- [ACTIVITY LIST]
A. In the passage on the Second Amendment, what does Blackstone name as the first of the three great and primary rights?
B. From the passage on the Second Amendment, write out the words from "Indeed, the individual" up to and including "argue with that.".

::: DOCUMENT SECTION :::

Indeed, the individual right to keep and bear arms for personal defense is based on exactly the same principle as civilian control of the military. One wonders if the ACLU would argue with that.

The Second Amendment, like most other articles in the Bill of Rights, was adopted from the English Bill of Rights of 1689 which, in turn, was based on centuries of English Common Law. English jurist Sir William Blackstone observed that the English Bill of Rights clearly meant that Englishmen possessed "the right of having and using arms for self-preservation and defense" and that "having arms suitable for their defense" was one of the five auxiliary rights people possessed "to protect and maintain inviolate the three great and primary rights," the first of which is "personal security."

Unfortunately for the English people, they have been persuaded by their own far-left government and insidious anti-gun activists to allow the English Bill of Rights to be, as they might say, **** upon. Today, the English do not have the right to keep and bear arms for self-preservation and defense. As a direct result, they live in a crime-ridden society that grows worse with each passing day.

::: DATASET RECORDS :::

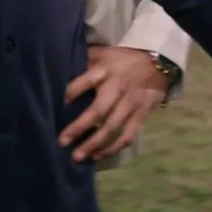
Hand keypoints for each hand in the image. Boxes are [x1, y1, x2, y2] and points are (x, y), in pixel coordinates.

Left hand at [59, 46, 168, 162]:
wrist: (158, 63)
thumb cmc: (122, 60)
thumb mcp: (102, 53)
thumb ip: (84, 61)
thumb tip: (58, 70)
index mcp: (105, 70)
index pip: (84, 82)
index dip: (69, 95)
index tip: (54, 108)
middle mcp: (117, 88)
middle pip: (98, 110)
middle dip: (79, 127)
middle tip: (62, 142)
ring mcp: (131, 103)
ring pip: (112, 127)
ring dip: (94, 144)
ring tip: (77, 157)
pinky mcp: (141, 115)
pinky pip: (128, 135)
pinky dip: (113, 148)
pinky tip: (98, 155)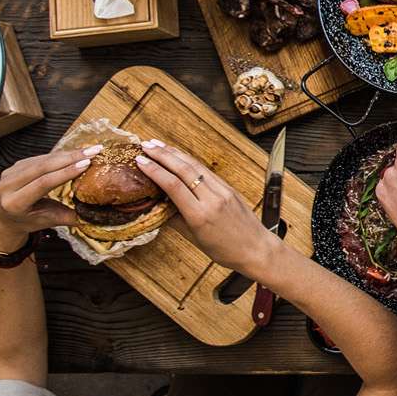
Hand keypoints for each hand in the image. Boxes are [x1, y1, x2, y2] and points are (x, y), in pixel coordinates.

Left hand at [0, 147, 95, 249]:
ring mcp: (9, 174)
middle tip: (93, 151)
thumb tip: (98, 217)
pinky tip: (75, 153)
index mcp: (15, 203)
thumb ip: (71, 217)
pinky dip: (59, 155)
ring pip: (42, 159)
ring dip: (68, 154)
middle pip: (42, 167)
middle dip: (71, 158)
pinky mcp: (15, 166)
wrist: (7, 218)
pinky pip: (40, 157)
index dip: (65, 172)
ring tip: (89, 150)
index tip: (86, 163)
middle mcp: (7, 187)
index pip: (43, 183)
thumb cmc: (29, 221)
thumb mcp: (50, 222)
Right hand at [135, 140, 280, 274]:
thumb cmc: (224, 250)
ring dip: (175, 153)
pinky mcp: (229, 188)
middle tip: (145, 145)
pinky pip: (207, 171)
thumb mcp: (194, 238)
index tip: (140, 161)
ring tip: (158, 145)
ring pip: (196, 166)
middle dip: (162, 155)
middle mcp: (212, 199)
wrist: (256, 249)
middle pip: (183, 170)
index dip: (155, 170)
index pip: (173, 185)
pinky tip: (179, 156)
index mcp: (200, 215)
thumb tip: (157, 204)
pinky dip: (190, 161)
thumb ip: (175, 219)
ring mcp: (223, 191)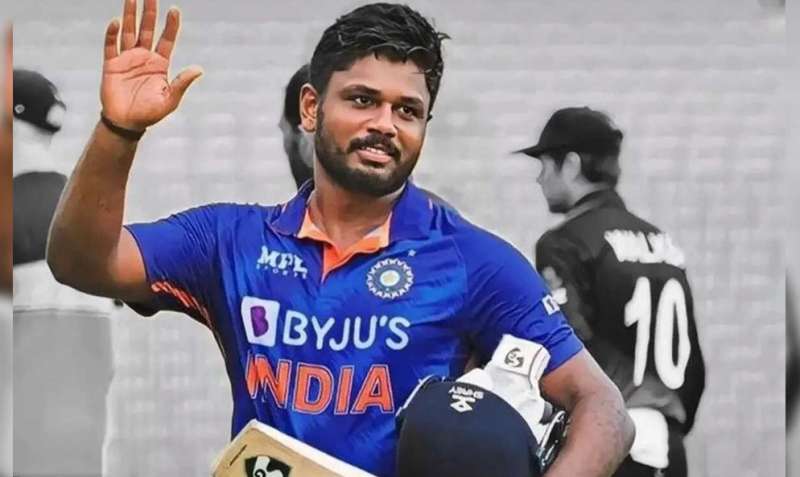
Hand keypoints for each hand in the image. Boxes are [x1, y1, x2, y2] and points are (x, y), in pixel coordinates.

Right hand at [101, 0, 201, 130]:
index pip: (167, 39)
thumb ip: (182, 83)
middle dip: (149, 12)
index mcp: (160, 64)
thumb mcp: (170, 100)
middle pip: (147, 29)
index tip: (175, 10)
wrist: (126, 123)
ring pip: (129, 31)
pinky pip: (111, 45)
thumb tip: (199, 69)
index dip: (171, 25)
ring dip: (130, 15)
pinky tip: (116, 22)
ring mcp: (127, 59)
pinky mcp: (111, 64)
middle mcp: (144, 57)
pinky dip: (112, 33)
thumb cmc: (150, 113)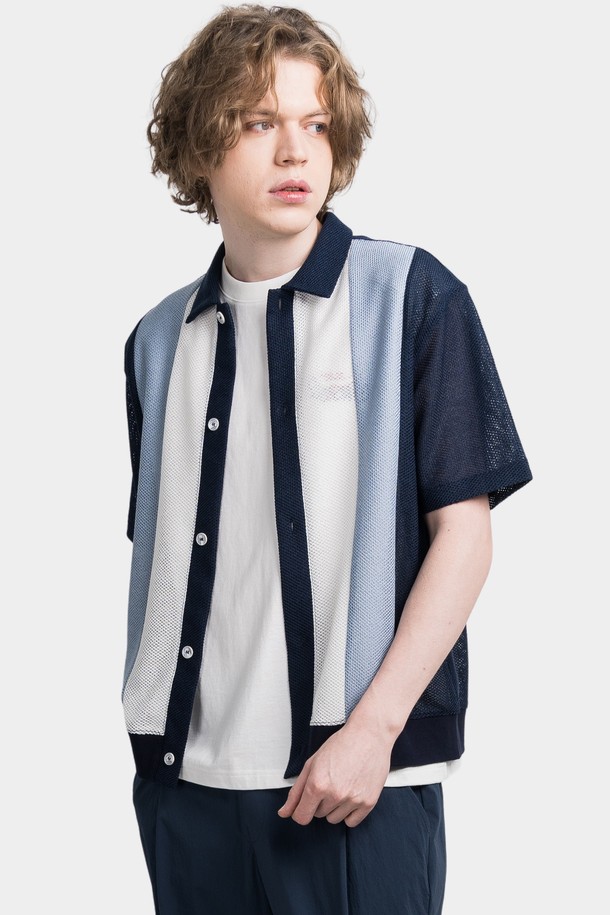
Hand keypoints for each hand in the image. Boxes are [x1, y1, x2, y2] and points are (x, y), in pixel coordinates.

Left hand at [277, 718, 393, 827]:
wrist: (369, 734)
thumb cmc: (340, 745)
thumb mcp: (312, 764)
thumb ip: (296, 791)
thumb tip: (284, 813)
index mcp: (317, 784)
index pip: (301, 817)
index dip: (301, 811)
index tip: (306, 803)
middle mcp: (335, 795)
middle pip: (318, 815)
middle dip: (320, 802)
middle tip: (330, 780)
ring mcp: (353, 800)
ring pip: (334, 819)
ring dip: (335, 807)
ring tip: (342, 784)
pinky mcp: (368, 803)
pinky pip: (351, 822)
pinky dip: (349, 812)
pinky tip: (352, 793)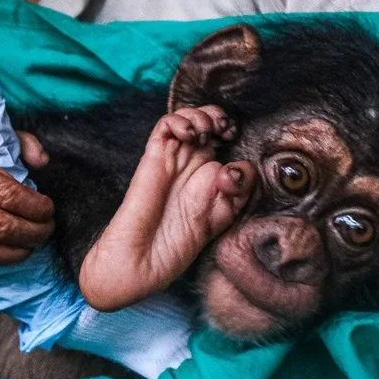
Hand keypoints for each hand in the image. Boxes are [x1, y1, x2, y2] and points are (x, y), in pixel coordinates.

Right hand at [79, 106, 254, 311]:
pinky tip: (189, 132)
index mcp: (208, 180)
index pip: (225, 144)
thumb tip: (235, 166)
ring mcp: (172, 160)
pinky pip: (164, 126)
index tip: (238, 144)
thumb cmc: (175, 249)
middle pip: (207, 124)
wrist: (140, 263)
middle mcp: (191, 166)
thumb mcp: (217, 222)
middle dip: (219, 118)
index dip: (234, 137)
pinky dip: (179, 119)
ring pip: (187, 119)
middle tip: (225, 130)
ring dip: (201, 115)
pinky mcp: (153, 158)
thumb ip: (234, 194)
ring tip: (206, 131)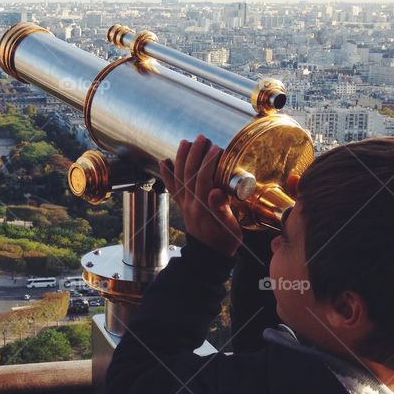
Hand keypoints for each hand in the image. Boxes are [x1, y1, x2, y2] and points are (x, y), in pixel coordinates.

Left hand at [159, 134, 242, 256]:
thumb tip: (216, 191)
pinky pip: (171, 187)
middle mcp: (189, 204)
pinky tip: (163, 161)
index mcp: (203, 208)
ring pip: (178, 177)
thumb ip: (222, 209)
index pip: (203, 179)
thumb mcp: (230, 227)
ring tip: (186, 142)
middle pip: (188, 173)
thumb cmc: (224, 241)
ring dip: (181, 158)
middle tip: (202, 138)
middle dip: (194, 153)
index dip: (209, 162)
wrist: (209, 256)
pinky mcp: (182, 205)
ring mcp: (184, 204)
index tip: (217, 148)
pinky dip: (166, 174)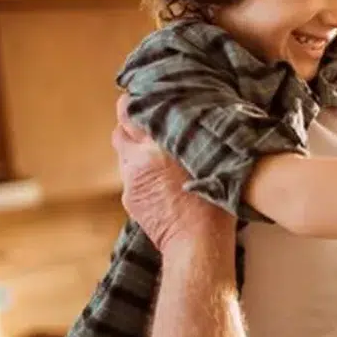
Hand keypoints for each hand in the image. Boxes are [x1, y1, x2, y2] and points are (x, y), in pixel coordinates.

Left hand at [112, 94, 234, 254]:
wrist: (197, 241)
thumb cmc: (215, 198)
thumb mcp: (211, 155)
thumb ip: (194, 134)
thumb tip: (193, 116)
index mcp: (162, 141)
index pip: (131, 110)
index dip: (134, 101)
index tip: (142, 96)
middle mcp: (140, 157)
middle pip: (120, 129)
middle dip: (130, 125)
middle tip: (145, 121)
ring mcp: (131, 178)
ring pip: (124, 153)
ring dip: (134, 149)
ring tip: (154, 152)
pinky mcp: (129, 197)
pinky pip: (130, 176)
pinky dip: (139, 173)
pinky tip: (158, 179)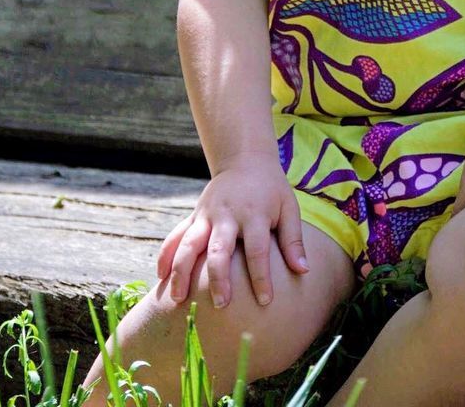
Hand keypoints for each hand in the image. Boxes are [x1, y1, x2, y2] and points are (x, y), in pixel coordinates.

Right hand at [155, 154, 308, 308]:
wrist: (245, 159)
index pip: (258, 250)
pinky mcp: (194, 215)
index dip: (261, 277)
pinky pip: (175, 235)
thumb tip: (303, 271)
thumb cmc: (271, 190)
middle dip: (218, 278)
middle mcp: (227, 215)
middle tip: (221, 304)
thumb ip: (293, 240)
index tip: (265, 301)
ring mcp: (206, 215)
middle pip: (219, 249)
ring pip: (189, 244)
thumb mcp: (288, 207)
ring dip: (182, 271)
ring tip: (177, 299)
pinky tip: (160, 277)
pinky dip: (166, 255)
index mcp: (254, 214)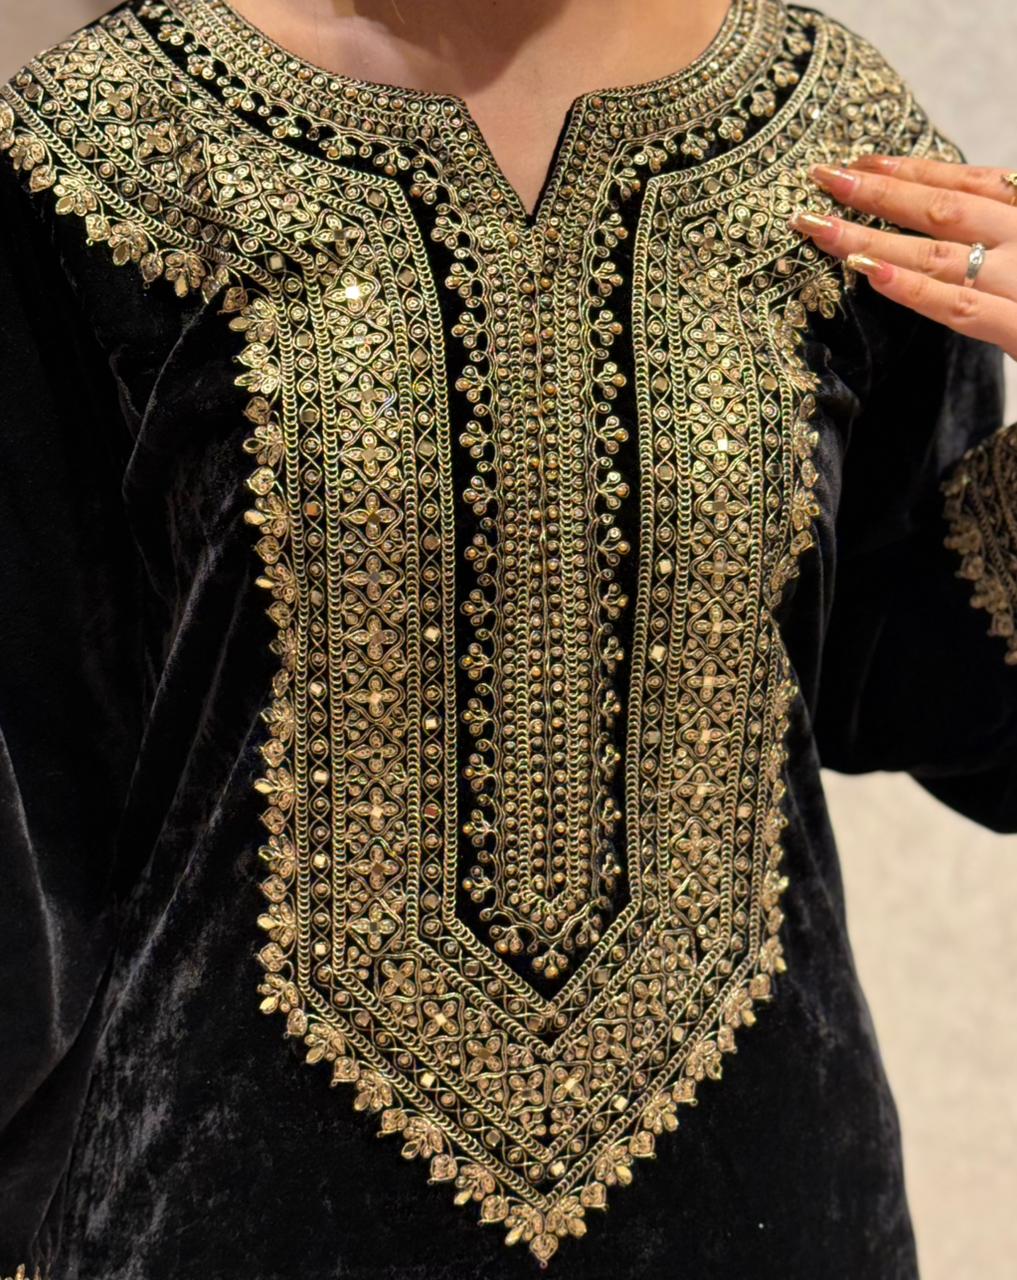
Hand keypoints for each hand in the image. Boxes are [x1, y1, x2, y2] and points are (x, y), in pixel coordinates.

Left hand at [789, 155, 1016, 359]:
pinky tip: (870, 274)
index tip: (857, 163)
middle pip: (940, 210)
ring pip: (935, 255)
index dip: (908, 170)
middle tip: (822, 177)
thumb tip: (953, 225)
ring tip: (820, 228)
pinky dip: (914, 289)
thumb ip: (1003, 235)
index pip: (964, 184)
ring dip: (873, 239)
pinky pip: (960, 307)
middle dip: (876, 192)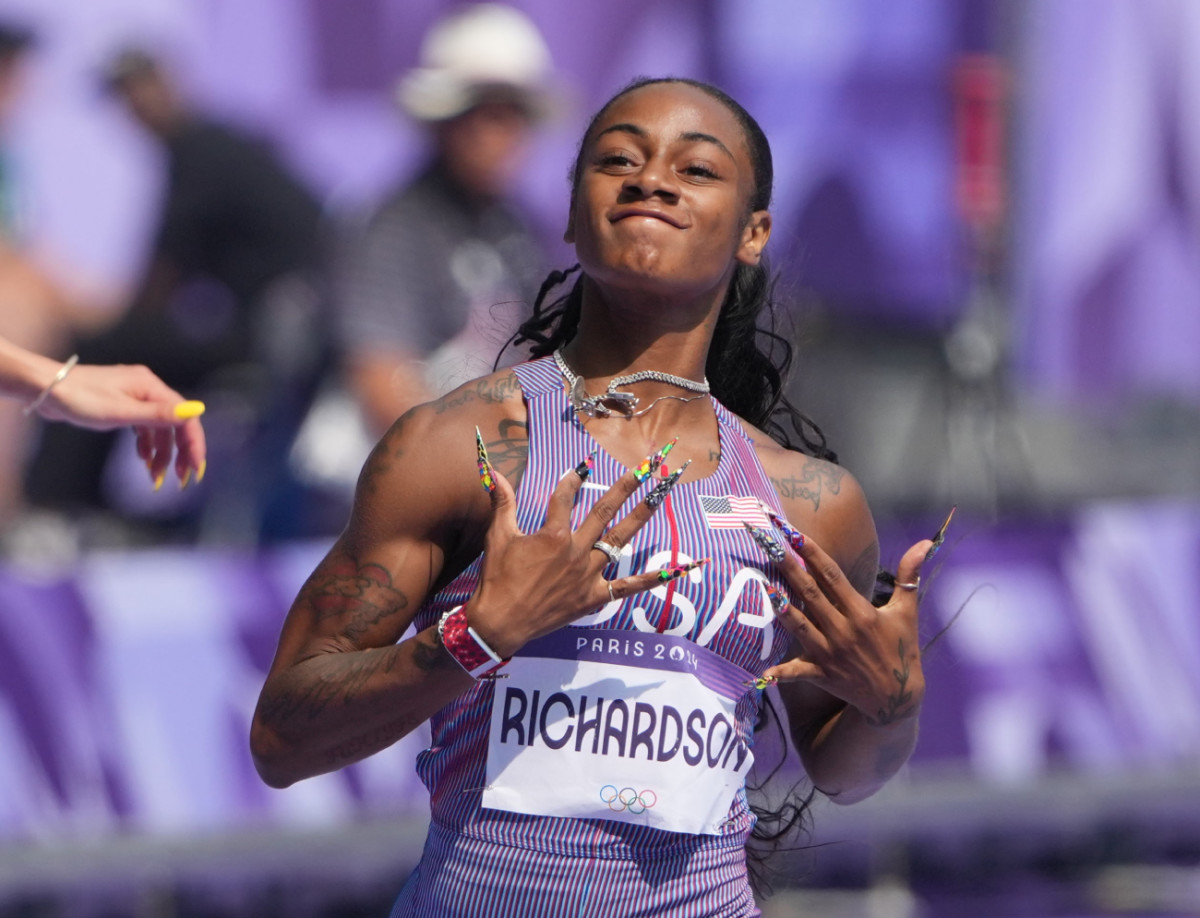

:::

- [SOLUTIONS FOR EACH TASK]
A. Personal security.

B.
Indeed, the individual right to keep and bear arms for personal defense is based on exactly the same principle as civilian control of the military. One wonders if the ACLU would argue with that.